Muito distinto é o caso de quem deseja sinceramente identificar em tudo a sua vontade com a de Deus e põe os meios para tanto, com a ajuda da graça: cultiva a oração mental e vocal, a participação nos sacramentos – a Confissão frequente e a Eucaristia –, esmera-se no trabalho e no cumprimento fiel dos próprios deveres, busca a presença de Deus ao longo do dia, cuida da sua formação cristã e procura em tudo servir aos outros por amor a Deus. Quem age assim está no caminho de receber o dom da contemplação na vida cotidiana.
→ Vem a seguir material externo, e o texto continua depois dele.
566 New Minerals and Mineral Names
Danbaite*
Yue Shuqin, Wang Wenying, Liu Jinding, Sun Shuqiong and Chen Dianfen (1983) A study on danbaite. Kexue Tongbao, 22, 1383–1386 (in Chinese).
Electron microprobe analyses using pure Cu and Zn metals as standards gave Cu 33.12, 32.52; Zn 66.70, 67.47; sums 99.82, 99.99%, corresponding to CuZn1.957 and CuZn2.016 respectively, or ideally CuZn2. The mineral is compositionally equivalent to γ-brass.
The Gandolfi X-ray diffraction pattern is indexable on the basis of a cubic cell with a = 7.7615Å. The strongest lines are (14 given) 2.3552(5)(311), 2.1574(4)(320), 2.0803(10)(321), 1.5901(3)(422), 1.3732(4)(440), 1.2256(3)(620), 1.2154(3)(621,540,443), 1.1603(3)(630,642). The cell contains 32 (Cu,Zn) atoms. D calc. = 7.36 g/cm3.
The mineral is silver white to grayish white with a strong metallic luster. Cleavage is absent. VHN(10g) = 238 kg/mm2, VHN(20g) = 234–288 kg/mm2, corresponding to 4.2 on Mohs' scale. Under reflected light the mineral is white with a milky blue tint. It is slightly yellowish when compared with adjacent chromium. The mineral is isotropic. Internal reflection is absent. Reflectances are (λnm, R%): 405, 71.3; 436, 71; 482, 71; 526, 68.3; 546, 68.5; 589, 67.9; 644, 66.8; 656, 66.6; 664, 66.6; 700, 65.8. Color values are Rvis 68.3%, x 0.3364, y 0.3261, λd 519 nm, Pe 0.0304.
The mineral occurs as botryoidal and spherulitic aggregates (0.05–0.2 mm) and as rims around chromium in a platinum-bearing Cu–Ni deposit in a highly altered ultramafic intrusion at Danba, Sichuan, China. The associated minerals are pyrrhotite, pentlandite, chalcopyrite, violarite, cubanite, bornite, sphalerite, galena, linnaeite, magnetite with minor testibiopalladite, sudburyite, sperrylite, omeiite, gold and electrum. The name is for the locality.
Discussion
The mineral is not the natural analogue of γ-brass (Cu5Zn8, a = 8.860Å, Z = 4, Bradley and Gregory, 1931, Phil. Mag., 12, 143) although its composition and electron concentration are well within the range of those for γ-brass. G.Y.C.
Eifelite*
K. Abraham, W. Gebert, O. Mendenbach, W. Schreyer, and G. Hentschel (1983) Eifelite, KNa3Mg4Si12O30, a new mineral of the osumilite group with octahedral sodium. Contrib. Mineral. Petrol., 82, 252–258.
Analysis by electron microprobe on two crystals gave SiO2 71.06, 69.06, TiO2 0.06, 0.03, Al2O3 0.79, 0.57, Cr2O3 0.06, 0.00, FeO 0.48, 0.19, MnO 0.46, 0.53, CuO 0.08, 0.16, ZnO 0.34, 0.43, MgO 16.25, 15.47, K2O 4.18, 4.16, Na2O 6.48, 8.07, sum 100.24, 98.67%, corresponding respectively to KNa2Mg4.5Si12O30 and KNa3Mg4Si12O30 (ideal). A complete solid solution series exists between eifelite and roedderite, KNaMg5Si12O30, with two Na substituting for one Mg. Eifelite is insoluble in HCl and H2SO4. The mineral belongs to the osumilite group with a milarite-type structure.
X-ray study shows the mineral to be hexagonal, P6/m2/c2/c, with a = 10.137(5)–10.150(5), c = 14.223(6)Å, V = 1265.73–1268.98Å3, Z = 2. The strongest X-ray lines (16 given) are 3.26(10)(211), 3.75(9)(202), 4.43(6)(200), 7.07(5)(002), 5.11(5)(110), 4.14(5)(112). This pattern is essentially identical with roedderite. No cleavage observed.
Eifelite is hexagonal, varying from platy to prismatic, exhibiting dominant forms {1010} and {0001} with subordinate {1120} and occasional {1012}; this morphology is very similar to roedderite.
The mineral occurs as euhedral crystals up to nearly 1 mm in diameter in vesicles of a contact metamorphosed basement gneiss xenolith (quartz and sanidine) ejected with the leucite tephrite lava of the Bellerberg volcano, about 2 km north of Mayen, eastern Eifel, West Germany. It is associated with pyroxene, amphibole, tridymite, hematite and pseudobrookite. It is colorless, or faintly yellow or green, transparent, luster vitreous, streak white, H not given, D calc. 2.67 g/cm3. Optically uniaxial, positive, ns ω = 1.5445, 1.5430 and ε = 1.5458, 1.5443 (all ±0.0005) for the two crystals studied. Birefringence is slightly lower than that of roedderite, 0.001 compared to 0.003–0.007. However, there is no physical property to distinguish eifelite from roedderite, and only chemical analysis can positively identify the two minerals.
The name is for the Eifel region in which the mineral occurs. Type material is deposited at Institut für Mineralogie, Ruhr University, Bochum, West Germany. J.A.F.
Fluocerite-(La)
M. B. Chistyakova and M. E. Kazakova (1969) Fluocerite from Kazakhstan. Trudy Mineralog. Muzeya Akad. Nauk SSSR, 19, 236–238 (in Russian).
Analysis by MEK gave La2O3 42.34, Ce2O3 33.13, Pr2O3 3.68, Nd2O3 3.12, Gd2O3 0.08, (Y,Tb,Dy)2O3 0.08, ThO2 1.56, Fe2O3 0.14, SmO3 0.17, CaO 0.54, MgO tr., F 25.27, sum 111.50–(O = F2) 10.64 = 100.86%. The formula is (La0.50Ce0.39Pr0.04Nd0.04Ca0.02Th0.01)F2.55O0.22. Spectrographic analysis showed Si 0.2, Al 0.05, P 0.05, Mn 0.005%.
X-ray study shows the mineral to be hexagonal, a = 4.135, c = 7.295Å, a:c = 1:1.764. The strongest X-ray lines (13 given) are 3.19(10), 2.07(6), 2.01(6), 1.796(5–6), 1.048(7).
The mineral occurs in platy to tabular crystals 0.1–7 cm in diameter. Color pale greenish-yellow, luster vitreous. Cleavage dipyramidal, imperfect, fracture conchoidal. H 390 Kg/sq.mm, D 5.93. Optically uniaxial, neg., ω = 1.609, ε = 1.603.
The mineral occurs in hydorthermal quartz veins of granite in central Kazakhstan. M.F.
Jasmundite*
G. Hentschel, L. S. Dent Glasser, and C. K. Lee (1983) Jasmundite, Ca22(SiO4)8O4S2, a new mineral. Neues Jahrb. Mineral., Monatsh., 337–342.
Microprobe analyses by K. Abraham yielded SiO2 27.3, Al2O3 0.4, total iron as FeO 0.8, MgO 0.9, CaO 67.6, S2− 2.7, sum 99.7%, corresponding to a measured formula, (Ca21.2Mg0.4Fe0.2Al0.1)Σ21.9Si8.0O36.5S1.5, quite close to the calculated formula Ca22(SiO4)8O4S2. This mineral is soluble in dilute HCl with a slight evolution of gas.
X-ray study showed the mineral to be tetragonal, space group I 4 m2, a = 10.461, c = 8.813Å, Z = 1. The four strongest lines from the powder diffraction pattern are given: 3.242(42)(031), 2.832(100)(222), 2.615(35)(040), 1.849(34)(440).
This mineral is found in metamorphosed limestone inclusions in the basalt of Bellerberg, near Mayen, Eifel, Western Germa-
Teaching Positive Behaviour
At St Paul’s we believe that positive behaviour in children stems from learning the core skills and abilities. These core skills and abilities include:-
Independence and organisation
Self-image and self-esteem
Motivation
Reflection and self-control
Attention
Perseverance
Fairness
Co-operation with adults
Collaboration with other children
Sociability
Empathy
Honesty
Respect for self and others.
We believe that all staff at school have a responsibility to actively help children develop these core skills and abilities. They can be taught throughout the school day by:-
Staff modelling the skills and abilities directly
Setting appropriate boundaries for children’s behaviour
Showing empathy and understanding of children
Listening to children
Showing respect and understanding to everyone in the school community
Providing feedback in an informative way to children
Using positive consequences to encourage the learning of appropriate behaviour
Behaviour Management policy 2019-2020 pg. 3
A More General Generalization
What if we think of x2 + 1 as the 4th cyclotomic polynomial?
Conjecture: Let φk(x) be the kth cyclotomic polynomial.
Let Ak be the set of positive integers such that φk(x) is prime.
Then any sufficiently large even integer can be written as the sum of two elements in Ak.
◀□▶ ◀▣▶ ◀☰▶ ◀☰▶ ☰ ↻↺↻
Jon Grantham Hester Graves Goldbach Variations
O ambiente atual da sociedade conduz muitos a viver virados para fora, com uma ânsia permanente de possuir isto ou aquilo, de ir de aqui para acolá, de ver e olhar, de se mover, de distrair-se com futilidades, talvez com o intento de esquecer seu vazio interior e a perda do sentido transcendente da vida humana. Mas quem descobre o chamado divino à santidade e ao apostolado e se propõe a segui-lo tem de caminhar por outra senda. Quanto mais atividade interior tiver, maior há de ser sua vida para dentro, com mais recolhimento interior, buscando o diálogo com Deus presente na alma em graça, mortificando os puxões da concupiscência da carne, da concupiscência dos olhos e da soberba da vida. Para contemplar a Deus é necessário limpar o coração. Bem-aventurados os limpos de coração, porque eles verão a Deus (Mt 5, 8).

O Espírito Santo cumulou a Virgem Maria com seus dons para que Ela sobreabundasse em vida contemplativa. Ela é modelo e mestra de contemplação na existência cotidiana. É à sua mediação materna que têm de acudir quem aspirar a receber este dom, verdadeira antecipação do Céu.